List of tasks —
a. Using the hacker's diary, decide whether each statement agrees with it. Answer yes or no for each, and quote the words that settle it.
(i) Replacing the dishwasher element fixed the dishwasher.
(ii) By September 29 the PTSB code could log in successfully.
(iii) Meta-keys worked while running emacs from the iPhone.
b. Answer these questions from the hacker's diary:
(i) In what language is the banking code written?
(ii) Which app was used to log into the laptop from the iPhone?
(iii) What appears to be wrong with the airbed?
c. Write the next part of the hacker's diary, picking up after its final sentence.

Source text —
_____
Hacker's Diary

A rough account of what I did with Emacs recently.

September 29
Cool. PTSB code can now successfully log in. That's always the fun part to get working because if you screw it up badly enough you get locked out.

September 28
Well, so much for Manly Night: replacing the dishwasher element went perfectly, but it appears that the problem may actually be with the thermostat, and I can't find anyone carrying an appropriate spare; and the airbed appears to have another puncture besides the one I patched, and I've not located it.

Did some work (finally) on getting my Perl banking code talking to Permanent TSB's online stuff. In doing so, I am trying to avoid a giant re-engineering of the existing code, but it's plucking at my sleeve and I've an idea for it that would be rather more elegant than the current stuff. Still, I think I can hold out until I get this working.

September 27
Well, that was kinda fun. I plugged my iPhone into the iPad keyboard dock using an extender cable, and then logged into the laptop using iSSH and ran up emacs. Meta-keys didn't work, and either the app crashed or I inadvertently triggered the home key, but I had a good couple of minutes giggling at the technology abuse. I am also amused that all the special keys on the keyboard appear to work, such as the one to bring up an on-screen keyboard and the one to lock the device.
_____
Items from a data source

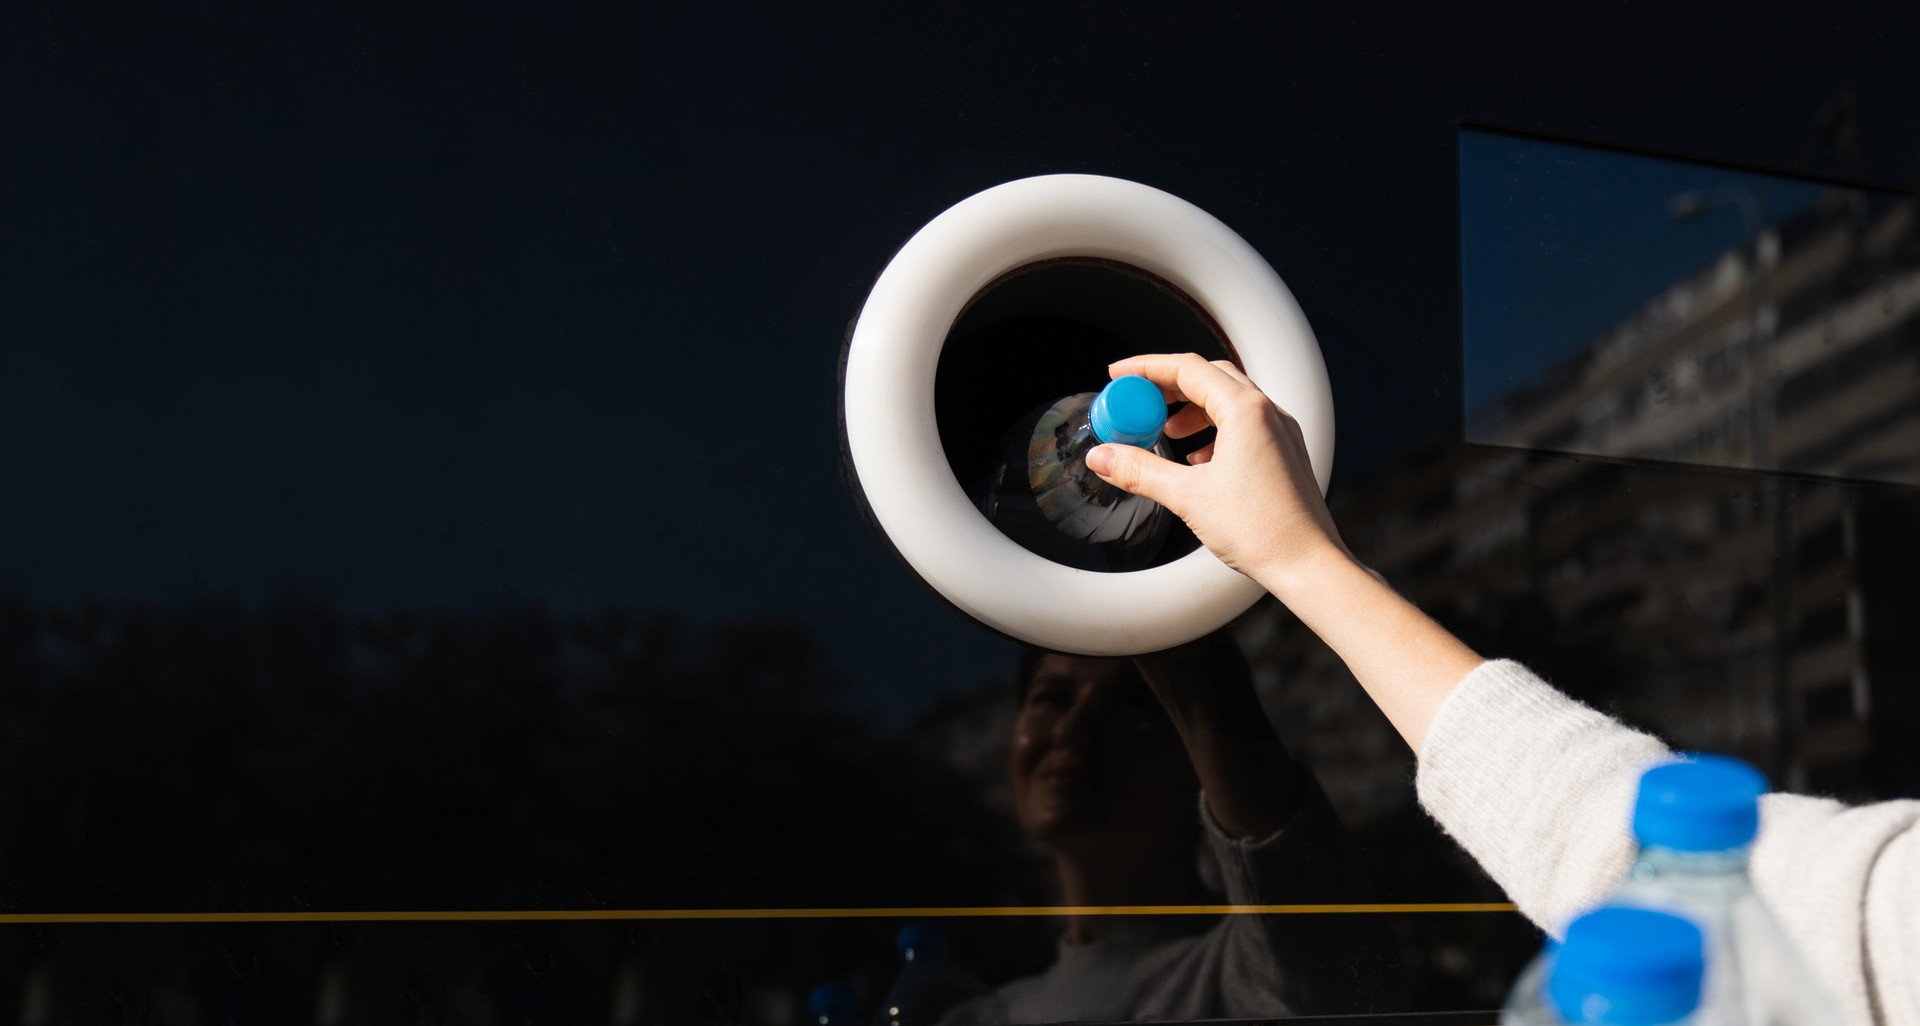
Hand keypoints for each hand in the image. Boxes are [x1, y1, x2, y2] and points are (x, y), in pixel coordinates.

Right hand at [1084, 353, 1352, 597]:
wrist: (1308, 565)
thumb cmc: (1261, 531)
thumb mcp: (1187, 497)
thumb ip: (1140, 471)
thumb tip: (1102, 456)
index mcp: (1247, 411)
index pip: (1187, 369)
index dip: (1146, 369)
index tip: (1117, 376)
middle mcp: (1268, 414)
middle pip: (1209, 378)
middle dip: (1167, 387)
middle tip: (1136, 402)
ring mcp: (1280, 433)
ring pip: (1228, 402)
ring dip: (1190, 410)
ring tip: (1165, 432)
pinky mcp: (1284, 455)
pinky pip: (1244, 427)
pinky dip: (1213, 432)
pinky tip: (1197, 460)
_____
Numbered answers —
a.
(i) No: "it appears that the problem may actually be with the thermostat"
(ii) Yes: "PTSB code can now successfully log in."
(iii) No: "Meta-keys didn't work"

b.
(i) Perl.
(ii) iSSH.
(iii) It appears to have another puncture besides the one that was patched, and that puncture hasn't been located.

c.
In other news, tonight was Manly Night: fixing a dishwasher (hopefully) and fixing an airbed with duct tape. The latter only has to last until the weekend when we take delivery of an actual piece of furniture, so fingers crossed.

September 26
The single most annoying thing I've encountered on Mr. Job's shiny new invention is the absence of printing capabilities of any sort. You can't even, say, save a web page as an image or a PDF (no, taking a screenshot does not count, particularly if the page you want to print extends over multiple screens) and instead you're left with hacky solutions like a printer app with an embedded web browser. I do hope this is something that gets some attention in a future release as it's a distinct hobble on certain iPad-based activities.


September 24
I've started pulling movies out of ScreenClick's "Classic Movies of (some decade), mainly ones I've not seen, and the first of those was Rollerball which, well, er. Yes. I'd like that two hours back, please. It's not that it's dated or cheesy or whatever, it's that I can't figure out what point the movie was trying to make. And two hours is quite a long time to put up with that level of ambiguity. Oh well.

Today's activities also included two attempts at making banana bread, and a trip on the Big Wheel beside the Point DepotO2. The latter was pretty cool, and I'm only sorry I didn't bring a proper camera - I took a few pics with the iPhone, but the low light meant that they all had at least a little motion blur. Boooo!

September 19
Today is the fifth anniversary of this. For this I will get a new badge.

And speaking of anniversaries, whose idea was it to invite an actual lama to speak on the same day as a marketing gimmick whose TV advert includes the exclamation, "to llamas!"?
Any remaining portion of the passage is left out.